RESIDENT EVIL: EXTINCTION

(2007)

directed by Russell Mulcahy

 

reviewed by Adam Armstrong

12.6.07

 

What happens when you take a good idea and throw way too much money at it? Well…most of the crap that comes out in Hollywood. Resident Evil: Extinction falls right into this category. Directed by Russell Mulcahy (Highlander, Highlander II: The Quickening, Ricochet) this is a movie that really tries too hard.

Picking up a few months after Resident Evil: Apocalypse, Extinction follows Alice (Milla Jovovich) and a few of the other survivors as the make their way through a quickly dying world. The T-virus has spread throughout the world drying up water bodies and making zombies just about everywhere. Carlos Olivera (Oded Fehr) and L.J. (Mike Epps) join a bunch of women, apparently added in as eye candy, in a convoy to pick up other survivors while Alice treks out on her own with increasingly greater and greater powers use to beat down zombies and “boss” bad guys that look vaguely similar in each film, while wearing scantly clad clothing.

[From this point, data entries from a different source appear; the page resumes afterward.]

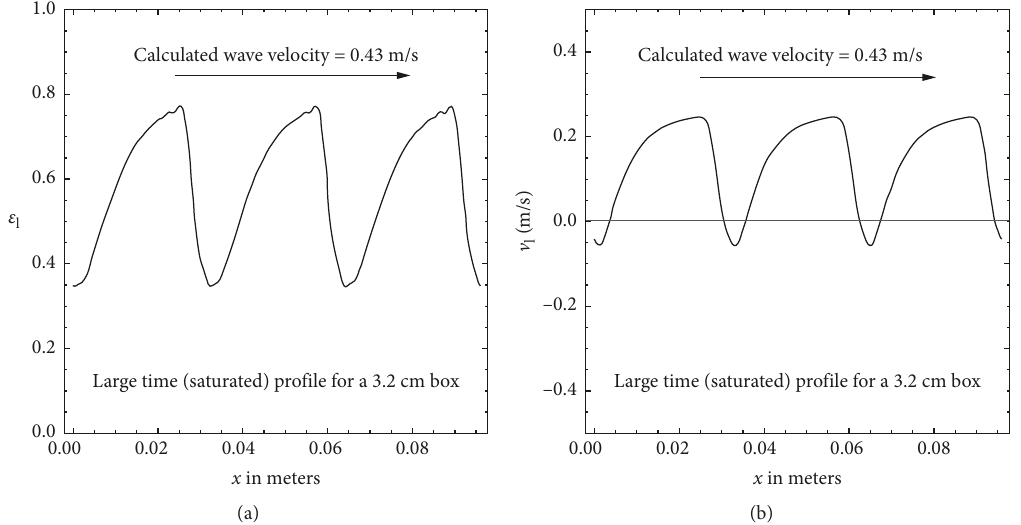
Large time (saturated) profile for a 3.2 cm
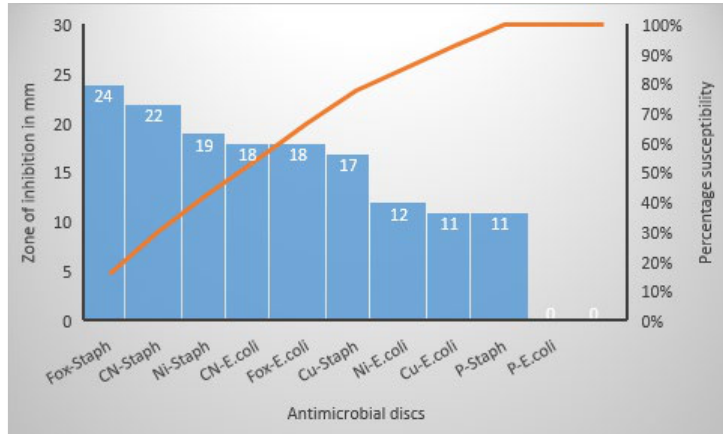
Fig. 10. Lawn culture of E. coli indicating zone of inhibition around NiO nanoparticle coated discs and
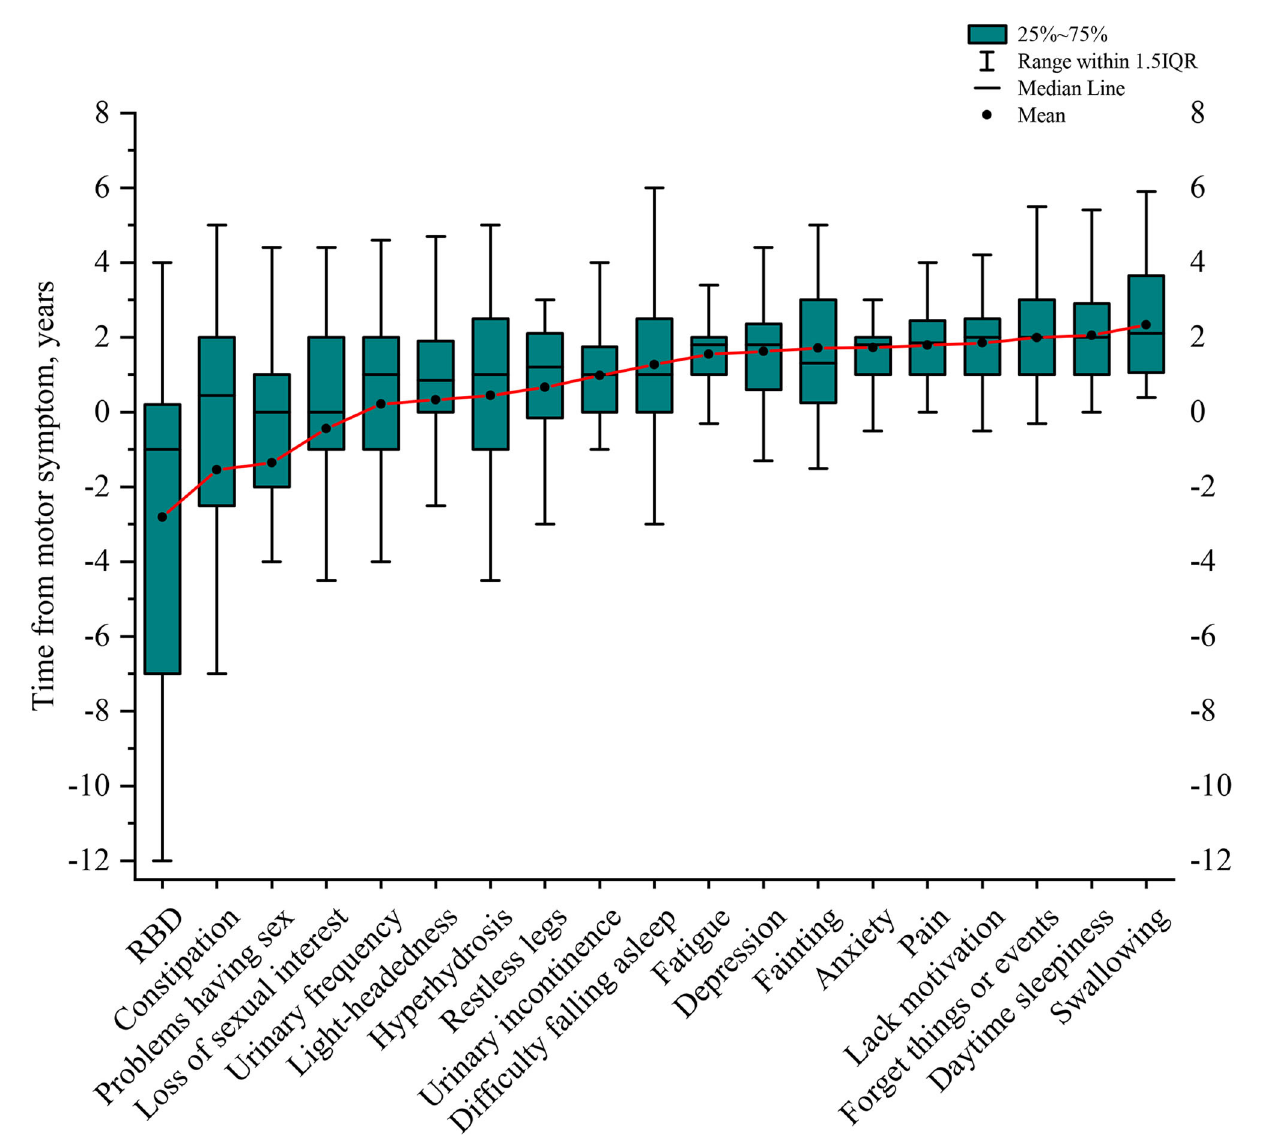
FIGURE4 Timeline of NMS presence in relation to the onset of motor symptoms in MSA. RBD was the earliest sign, followed by constipation, sexual problems, and a loss of sexual interest before motor symptoms started. The following NMS started nearly at the same time as motor symptoms, including urinary frequency, light-headedness, hyperhidrosis, restless legs, and urinary incontinence. As the disease progresses, patients with MSA might have difficulty falling asleep, fatigue, depression, fainting, anxiety, pain, lack of motivation, forgetting things or events, daytime sleeping, and develop swallowing difficulties at the late stage of the disease. NMS, non-motor symptoms; MSA, multiple system atrophy; RBD, REM sleep behavior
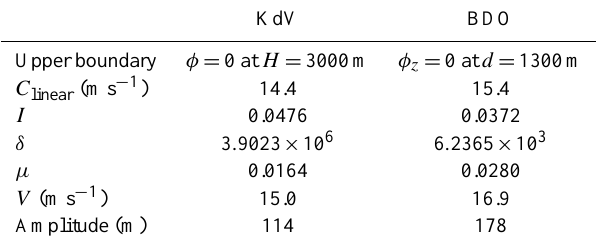
Table 1. List of values obtained by weakly nonlinear long wave analysis for the case study presented in Sect. 2, according to ex- pressions (3, 4, 5 and 6). C linear refers to the linear long wave phase speed solving Eq. (1) with the boundary condition indicated in the first line of the table. 8 refers to the modal function and the subscript indicates differentiation with respect to the vertical coor- dinate. See text for details.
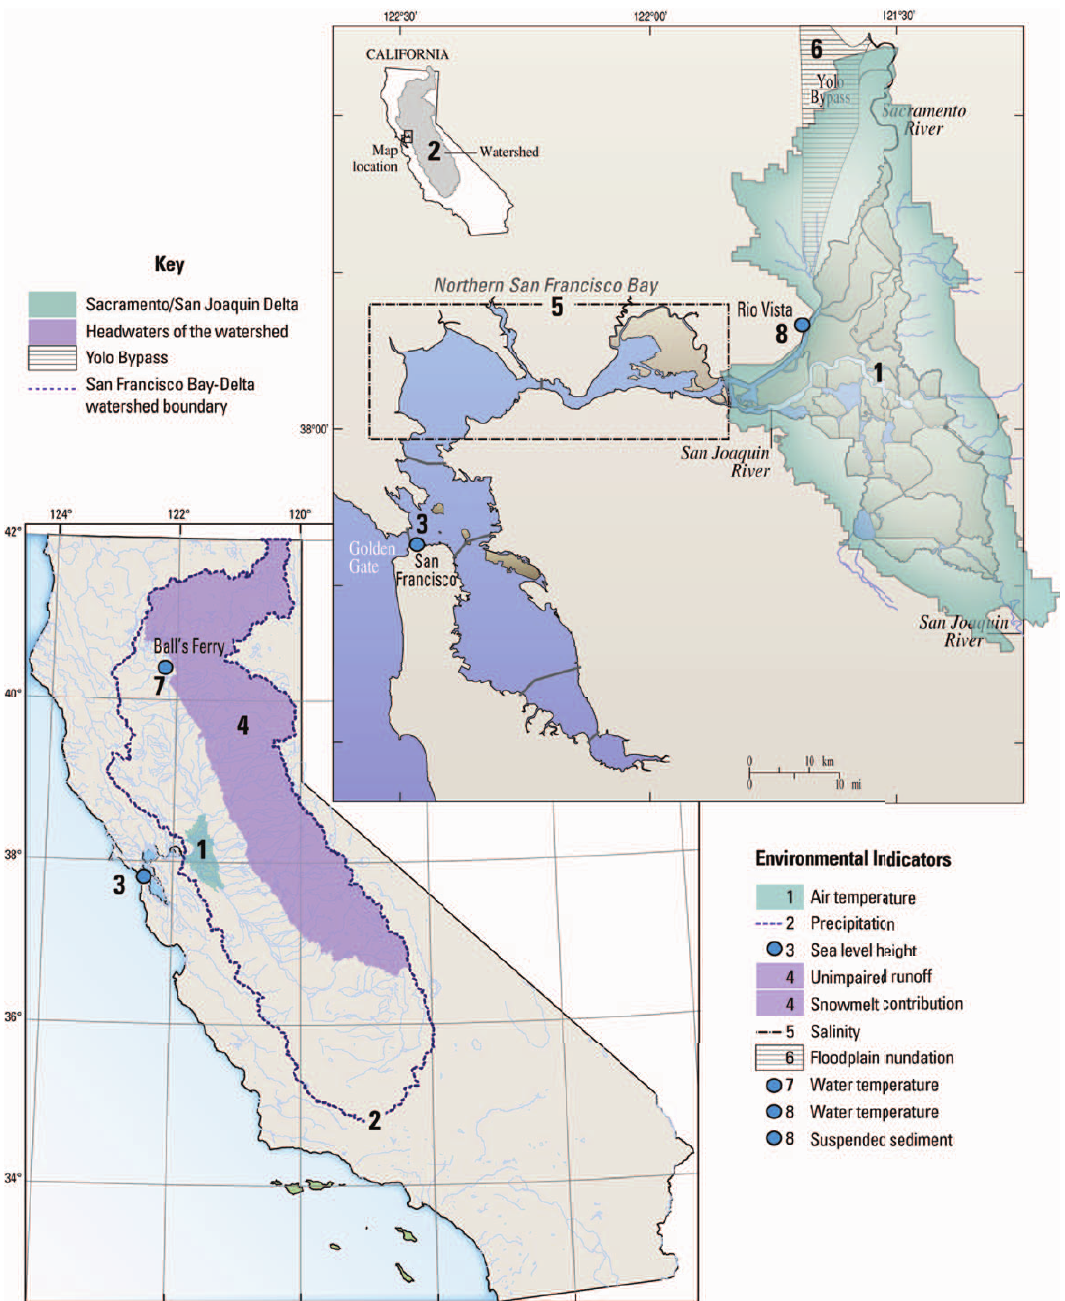
Figure 1. Spatial domains of environmental indicators. Shaded or hatched areas represent spatial domains of indicators representing areal averages or pertaining to a broad area, and blue dots represent locations of indicators corresponding to specific sites. Key shows geographic descriptions, and legend on lower-right shows corresponding indicators; compare to Figs. 2–3 and Table 1.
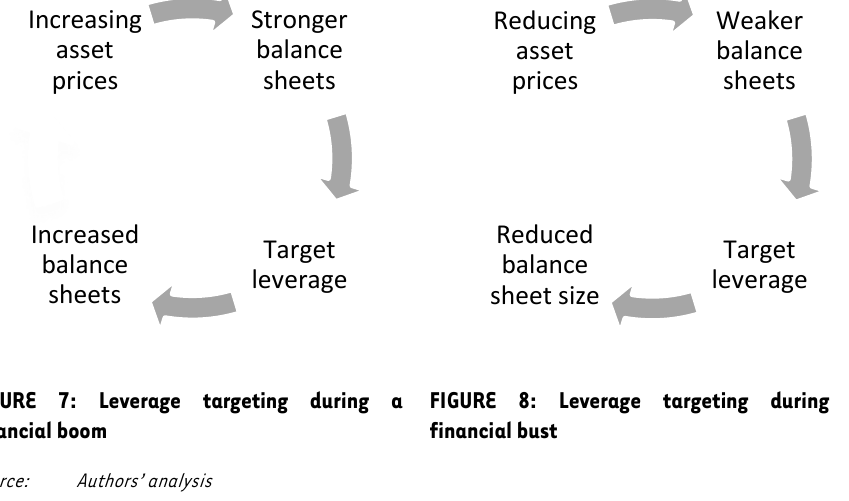
FIGURE 7: Leverage targeting during a financial boom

This movie suffers from Matrix syndrome. When the protagonist gains too much strength the audience begins to be confident that they will overcome any obstacle which robs the movie of any suspense. Big blockbuster action/horror movies such as these would due well to take a lesson from novel writers or from Romero movies. Creating realistic characters that can be hurt easily and are fully flawed as the rest of us, would make the characters more relatable and keeps the audience with them longer.

My advice: rent it when it comes out if you want to know how the trilogy ends, or better yet, check it out from the library.

 

2 out of 5 just because there is a high zombie content.